The imagery combined with Webster’s poetic flair is what, in my opinion, makes his tragedies even more powerful than those of Shakespeare as the audience are given so much more than what they see on the stage. The themes of death and disease in Webster’s plays can also be seen as a structural device. The imagery of blood and hell is contrasted with beautiful descriptions of jewels and nature. This balance of imagery and its relative timing within the play makes the work flow smoothly and allows the audience to enjoy a glimmer of light amongst the dark images and actions.
This is perhaps a device which mirrors the tragicomedy within Webster’s plays. The love that is felt is real, passionate love. The hate and envy is also very real. This is reflected in Webster’s metaphors for both good and evil which are not always explicit. Reversed and indirect imagery is often employed to emphasise the contrasts in the play and in the individual characters themselves. An example of this is ‘the devil in crystal’ (IV. ii. 84), a line spoken by Brachiano of Vittoria in The White Devil. The duality seen in the character of Vittoria makes her seem more alive.
The paradox of her beauty (both physically and socially) and her evil is expressed here. The idea of balance in the plays makes Webster seem less obsessed with death than obsessed with death as the most powerful image known to man. Webster’s death scenes and last words are probably the main feature which distinguishes him entirely from his contemporaries. The death scenes linger and are drawn out with eloquent speeches and characters who have fallen silent after they are struck down only to return for a few, valuable words before they finally die.

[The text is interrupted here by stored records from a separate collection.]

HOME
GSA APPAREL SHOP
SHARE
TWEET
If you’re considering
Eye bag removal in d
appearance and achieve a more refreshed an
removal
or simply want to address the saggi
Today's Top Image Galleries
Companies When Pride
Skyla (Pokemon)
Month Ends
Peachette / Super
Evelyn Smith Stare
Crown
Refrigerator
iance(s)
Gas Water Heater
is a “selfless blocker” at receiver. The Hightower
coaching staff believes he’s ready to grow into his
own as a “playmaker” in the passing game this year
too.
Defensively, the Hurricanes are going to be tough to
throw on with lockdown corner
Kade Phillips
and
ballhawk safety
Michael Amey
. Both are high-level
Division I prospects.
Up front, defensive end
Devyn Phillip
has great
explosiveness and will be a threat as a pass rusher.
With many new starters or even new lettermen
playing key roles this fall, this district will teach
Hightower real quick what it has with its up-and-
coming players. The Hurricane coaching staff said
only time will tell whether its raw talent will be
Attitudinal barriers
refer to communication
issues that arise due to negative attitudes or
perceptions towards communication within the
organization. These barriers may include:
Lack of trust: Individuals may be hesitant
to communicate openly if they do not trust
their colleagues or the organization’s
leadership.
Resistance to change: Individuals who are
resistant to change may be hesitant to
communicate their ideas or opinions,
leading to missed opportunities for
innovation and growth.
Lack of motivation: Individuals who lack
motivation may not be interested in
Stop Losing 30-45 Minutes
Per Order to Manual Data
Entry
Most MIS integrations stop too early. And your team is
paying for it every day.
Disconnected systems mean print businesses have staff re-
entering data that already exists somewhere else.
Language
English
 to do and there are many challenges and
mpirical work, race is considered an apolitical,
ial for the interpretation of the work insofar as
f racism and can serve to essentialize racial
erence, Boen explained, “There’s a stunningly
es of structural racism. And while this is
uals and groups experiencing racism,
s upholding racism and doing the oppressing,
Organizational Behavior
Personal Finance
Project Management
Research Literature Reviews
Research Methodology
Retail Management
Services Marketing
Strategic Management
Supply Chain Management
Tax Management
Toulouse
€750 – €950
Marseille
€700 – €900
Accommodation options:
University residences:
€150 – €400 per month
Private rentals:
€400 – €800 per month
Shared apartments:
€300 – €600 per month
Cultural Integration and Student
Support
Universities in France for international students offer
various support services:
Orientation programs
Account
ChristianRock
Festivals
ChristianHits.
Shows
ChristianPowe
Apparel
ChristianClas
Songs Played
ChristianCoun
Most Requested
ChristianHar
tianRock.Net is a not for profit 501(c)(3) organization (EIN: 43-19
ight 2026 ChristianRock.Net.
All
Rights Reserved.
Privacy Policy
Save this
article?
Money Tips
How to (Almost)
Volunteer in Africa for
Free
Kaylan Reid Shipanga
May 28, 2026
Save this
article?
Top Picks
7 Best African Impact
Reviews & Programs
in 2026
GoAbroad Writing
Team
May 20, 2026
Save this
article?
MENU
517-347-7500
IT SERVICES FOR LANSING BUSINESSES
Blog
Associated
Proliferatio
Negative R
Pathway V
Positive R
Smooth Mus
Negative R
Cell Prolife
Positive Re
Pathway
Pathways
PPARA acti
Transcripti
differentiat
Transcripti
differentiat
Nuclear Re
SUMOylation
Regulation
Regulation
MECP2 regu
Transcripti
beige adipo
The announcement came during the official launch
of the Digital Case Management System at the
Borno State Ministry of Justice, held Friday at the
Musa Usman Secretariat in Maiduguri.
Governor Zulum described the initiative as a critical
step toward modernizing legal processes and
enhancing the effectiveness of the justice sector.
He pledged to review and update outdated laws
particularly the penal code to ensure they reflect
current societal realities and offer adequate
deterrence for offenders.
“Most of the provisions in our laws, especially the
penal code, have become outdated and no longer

Again the use of caesuras within sentences becomes more frequent to make the words more poignant and to emphasise the horror and finality of death. In The Duchess of Malfi among the final utterances of the Duchess are the lines: ‘I know death hath ten thousand several doors For men to take their Exits: and tis found They go on such strange geometrical hinges, You may open them both ways:’ (IV. ii. 215-8). The overruns and caesuras make the sentence unfold like a plot. The rhythm is lost and the sentence takes the form of free verse, reflecting the freedom of death after a life of subservience.
The views of death portrayed by Webster in his plays are diverse. They are beautiful and haunting, desolate and awful. He makes his characters portray the pain of death and also the overwhelming release and often shows the state of hopelessness which results in an almost complete lack of any emotion. In The White Devil Flamineo and Vittoria ‘remain defiant in death’3. Flamineo declares that ‘I do not look Who went before, nor who shall follow me; No, at myself I will begin and end. ‘ (V. v. 223-5)
Webster uses last words to such effect that he gives characters two or three death speeches or makes them continue in dialogue with another character until their demise. Unlike many other plays the death is not reserved for the last scene or even the last act. Webster surprises us by bringing death about at unlikely times and often too quickly after the plans have been made for a character’s murder, for example in the dumbshows in The White Devil which occur in Act II. This gives the audience a sense of the uncertainty and spontaneity of death.
Another view may be that Webster is in fact not obsessed with death as much of his work focuses on the corruption of the state and the lives of the murderers rather than engaging the audience completely with those who are about to die. He is concerned with all the issues surrounding death rather than death itself. The imagery of death is very powerful and may be the most effective way of getting a desired reaction from the audience. In comparison with his contemporaries Webster, in my opinion, does not seem obsessed with death and disease. Poets such as Donne write about death and also death into poems on other matters entirely as metaphor:
The Dampe ‘When I am dead, and Doctors know not why, And my friends curiositie Will have me cut up to survay each part,’ (1-3) This obsession may be a reflection of the times in which they were living, namely of the plague. Shakespeare and numerous contemporary playwrights and poets use the theme and imagery of death and disease, especially in tragedies, to emphasise the awful facts of life ending. It seems that Webster’s contemporaries appear less obsessed with death as they have written comedies and other works to balance their opinions.
Death is an important feature of Webster’s work as a tragedian but not the only important feature. His poetry and imagery fit well together and the balance in his work is impressive. Death and disease featured heavily in the world in which he was writing and those he was writing for. This is apparant not only in his own work but in most other work of the time.
1 From Simon Trussler’s commentary of The White Devil, Methuen, p. xxvi. 2 The italics here are my own to show the amount of imagery in just one short speech. 3 Dollimore, p244.